Wednesday, February 3, 2021

Quick Shots: Shark Fighter by Nicholas (Len Levinson) Brady

The art of the cash-in book or movie is something that always peaks my interest. "Jaws" was a massive success in 1975, it caused a tidal wave (nice little pun there) of imitators, some of them quite good, others very bad. But who am I to judge? I like Jaws 4: The Revenge. But I LOVE "Shark Fighter" by Len Levinson. I rarely read a book twice, but I did just that to write this review. I shit you not, I bought my copy of the pretty hard to find original paperback at a truck stop that sells used books to truckers. I've found some good stuff there, I guess truckers really like the blood 'n' guts like me. I read it in like one siting and enjoyed the hell out of it. So, the other day I just sort of pulled it off the shelf to take a gander at it and found myself reading it all over again. 

"Shark Fighter" star Sam Taggart former frogman for the Navy and present shark hunter and professional beach bum. He's a chain-smoking sex machine who can't help himself and always puts his head in the lion's mouth.
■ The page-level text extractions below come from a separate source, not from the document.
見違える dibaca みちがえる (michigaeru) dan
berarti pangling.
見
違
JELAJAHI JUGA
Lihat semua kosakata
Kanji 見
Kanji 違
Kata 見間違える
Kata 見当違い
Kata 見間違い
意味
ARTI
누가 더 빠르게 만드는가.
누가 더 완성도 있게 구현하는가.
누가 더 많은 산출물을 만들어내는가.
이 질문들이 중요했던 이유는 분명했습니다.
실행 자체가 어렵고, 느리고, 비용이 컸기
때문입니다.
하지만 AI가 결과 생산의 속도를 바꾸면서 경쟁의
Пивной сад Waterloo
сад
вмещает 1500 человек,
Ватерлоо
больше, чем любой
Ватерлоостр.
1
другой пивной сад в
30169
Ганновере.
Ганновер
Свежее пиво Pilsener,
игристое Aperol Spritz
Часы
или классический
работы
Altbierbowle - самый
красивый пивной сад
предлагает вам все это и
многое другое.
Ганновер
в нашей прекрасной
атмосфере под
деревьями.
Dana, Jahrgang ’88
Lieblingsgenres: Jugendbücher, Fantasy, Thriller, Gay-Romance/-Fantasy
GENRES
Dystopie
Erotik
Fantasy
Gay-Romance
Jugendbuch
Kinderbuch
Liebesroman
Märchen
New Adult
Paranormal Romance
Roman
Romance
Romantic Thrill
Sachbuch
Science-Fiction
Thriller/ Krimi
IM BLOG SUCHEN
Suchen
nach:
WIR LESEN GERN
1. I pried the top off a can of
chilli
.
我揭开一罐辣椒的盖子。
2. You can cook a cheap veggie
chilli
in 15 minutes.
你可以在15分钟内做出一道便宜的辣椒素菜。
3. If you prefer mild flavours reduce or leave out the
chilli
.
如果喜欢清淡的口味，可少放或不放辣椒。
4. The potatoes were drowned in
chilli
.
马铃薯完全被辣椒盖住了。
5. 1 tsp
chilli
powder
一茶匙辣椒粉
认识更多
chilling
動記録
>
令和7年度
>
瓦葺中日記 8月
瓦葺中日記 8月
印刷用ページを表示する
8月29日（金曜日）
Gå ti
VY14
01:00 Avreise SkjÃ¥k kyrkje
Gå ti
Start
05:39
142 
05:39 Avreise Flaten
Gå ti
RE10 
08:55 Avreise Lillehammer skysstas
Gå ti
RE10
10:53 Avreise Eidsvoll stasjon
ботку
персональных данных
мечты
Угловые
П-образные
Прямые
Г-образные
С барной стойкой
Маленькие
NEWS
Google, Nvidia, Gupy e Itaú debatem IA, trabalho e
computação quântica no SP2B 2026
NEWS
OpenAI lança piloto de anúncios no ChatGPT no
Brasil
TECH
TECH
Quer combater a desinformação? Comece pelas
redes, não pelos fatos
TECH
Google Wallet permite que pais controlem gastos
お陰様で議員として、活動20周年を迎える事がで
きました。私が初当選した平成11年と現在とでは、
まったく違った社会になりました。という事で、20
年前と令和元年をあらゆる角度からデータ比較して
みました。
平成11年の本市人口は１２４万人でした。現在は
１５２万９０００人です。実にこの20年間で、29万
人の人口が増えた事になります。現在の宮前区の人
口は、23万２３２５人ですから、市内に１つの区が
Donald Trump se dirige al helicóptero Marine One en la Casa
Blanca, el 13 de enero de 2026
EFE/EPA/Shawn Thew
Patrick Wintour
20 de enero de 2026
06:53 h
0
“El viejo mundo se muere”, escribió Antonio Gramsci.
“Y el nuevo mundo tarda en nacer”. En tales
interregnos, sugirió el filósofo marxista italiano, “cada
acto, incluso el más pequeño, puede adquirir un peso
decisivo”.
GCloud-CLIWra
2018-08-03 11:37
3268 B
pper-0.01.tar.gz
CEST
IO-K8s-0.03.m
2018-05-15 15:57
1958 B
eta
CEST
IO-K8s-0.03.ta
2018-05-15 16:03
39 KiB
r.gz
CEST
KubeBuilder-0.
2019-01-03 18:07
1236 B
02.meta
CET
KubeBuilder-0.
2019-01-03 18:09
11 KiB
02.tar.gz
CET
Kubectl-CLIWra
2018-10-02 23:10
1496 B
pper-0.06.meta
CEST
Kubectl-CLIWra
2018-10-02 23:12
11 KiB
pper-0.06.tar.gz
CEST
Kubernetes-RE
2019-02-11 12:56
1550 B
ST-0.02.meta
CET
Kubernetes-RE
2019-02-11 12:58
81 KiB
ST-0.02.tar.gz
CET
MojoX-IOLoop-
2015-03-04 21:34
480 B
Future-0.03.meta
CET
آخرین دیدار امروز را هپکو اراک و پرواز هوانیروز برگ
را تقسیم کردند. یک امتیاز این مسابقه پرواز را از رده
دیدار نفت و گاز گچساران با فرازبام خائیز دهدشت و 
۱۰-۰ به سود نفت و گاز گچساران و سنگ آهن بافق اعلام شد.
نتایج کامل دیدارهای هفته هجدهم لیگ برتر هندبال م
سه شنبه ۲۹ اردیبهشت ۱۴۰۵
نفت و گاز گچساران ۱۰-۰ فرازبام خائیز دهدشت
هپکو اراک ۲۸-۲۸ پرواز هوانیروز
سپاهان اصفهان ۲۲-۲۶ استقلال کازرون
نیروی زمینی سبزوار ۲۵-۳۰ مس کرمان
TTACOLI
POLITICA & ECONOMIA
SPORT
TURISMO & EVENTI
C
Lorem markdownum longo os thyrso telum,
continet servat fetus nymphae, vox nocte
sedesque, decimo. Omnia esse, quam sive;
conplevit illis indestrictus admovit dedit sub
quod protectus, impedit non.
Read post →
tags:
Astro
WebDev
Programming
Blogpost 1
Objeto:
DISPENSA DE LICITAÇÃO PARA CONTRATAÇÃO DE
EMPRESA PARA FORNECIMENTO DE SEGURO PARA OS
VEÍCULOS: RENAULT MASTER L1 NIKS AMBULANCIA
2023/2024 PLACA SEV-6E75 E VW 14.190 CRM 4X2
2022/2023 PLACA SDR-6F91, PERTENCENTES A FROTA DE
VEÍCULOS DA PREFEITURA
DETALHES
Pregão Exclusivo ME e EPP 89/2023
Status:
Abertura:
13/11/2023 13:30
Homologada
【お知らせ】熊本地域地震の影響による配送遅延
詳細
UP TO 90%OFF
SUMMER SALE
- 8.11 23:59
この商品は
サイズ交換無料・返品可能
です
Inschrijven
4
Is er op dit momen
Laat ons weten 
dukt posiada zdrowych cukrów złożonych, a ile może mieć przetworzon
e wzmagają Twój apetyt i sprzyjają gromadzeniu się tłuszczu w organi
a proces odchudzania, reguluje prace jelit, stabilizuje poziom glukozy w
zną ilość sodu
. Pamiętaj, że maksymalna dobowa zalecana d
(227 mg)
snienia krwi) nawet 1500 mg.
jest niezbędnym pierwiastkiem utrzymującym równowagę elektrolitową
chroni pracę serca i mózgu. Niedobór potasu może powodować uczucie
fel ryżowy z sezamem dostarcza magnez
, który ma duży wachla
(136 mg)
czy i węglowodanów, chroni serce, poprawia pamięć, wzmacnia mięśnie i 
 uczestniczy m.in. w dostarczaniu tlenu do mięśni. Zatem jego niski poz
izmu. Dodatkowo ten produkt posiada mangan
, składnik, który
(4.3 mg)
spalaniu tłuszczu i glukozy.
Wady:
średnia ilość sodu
He'll piss off anyone, the cops of the small island he calls home, his various lady friends, he's friends with pimps, prostitutes and will do just about anything for a buck including diving for sunken drugs for gangsters. You know, a good guy. His mainline is hunting sharks for meat for the fancy hotels on the island to sever to their guests. It's a living, keeping him in pot, booze and keeping his boat afloat. Things all change for him when he gets hired to fight two sharks on TV for a two million bucks and also falls in love.

This is a loose-structured novel, the first half is just hanging out with Sam on his various hard-boiled escapades, bouncing from danger to sex to boozing and smoking and back again. Normally this might make me loose interest in a novel, but Levinson is very good at making you wonder what will happen next in a rollicking bar-room stale sort of way. Even when the little mini-episodes of the novel seemingly finish Sam's dropped quickly into another jam. Levinson also gives all the side characters enough little quirks and personality to quickly establish exactly what kind of people they are, knowing how pleasantly evil the cops on the island are builds up a nice sense of danger for Sam, they might kill him or skin him or drop an anvil on his head at anytime. The sex is spicy and the action shows Levinson's work under Peter McCurtin at Belemont writing Sharpshooters and Marksman's and the like. This is really what a pulp-paperback is all about, sure things don't always hang together nicely and some characters that seem important just drop from the narrative without much thought, but isn't that life?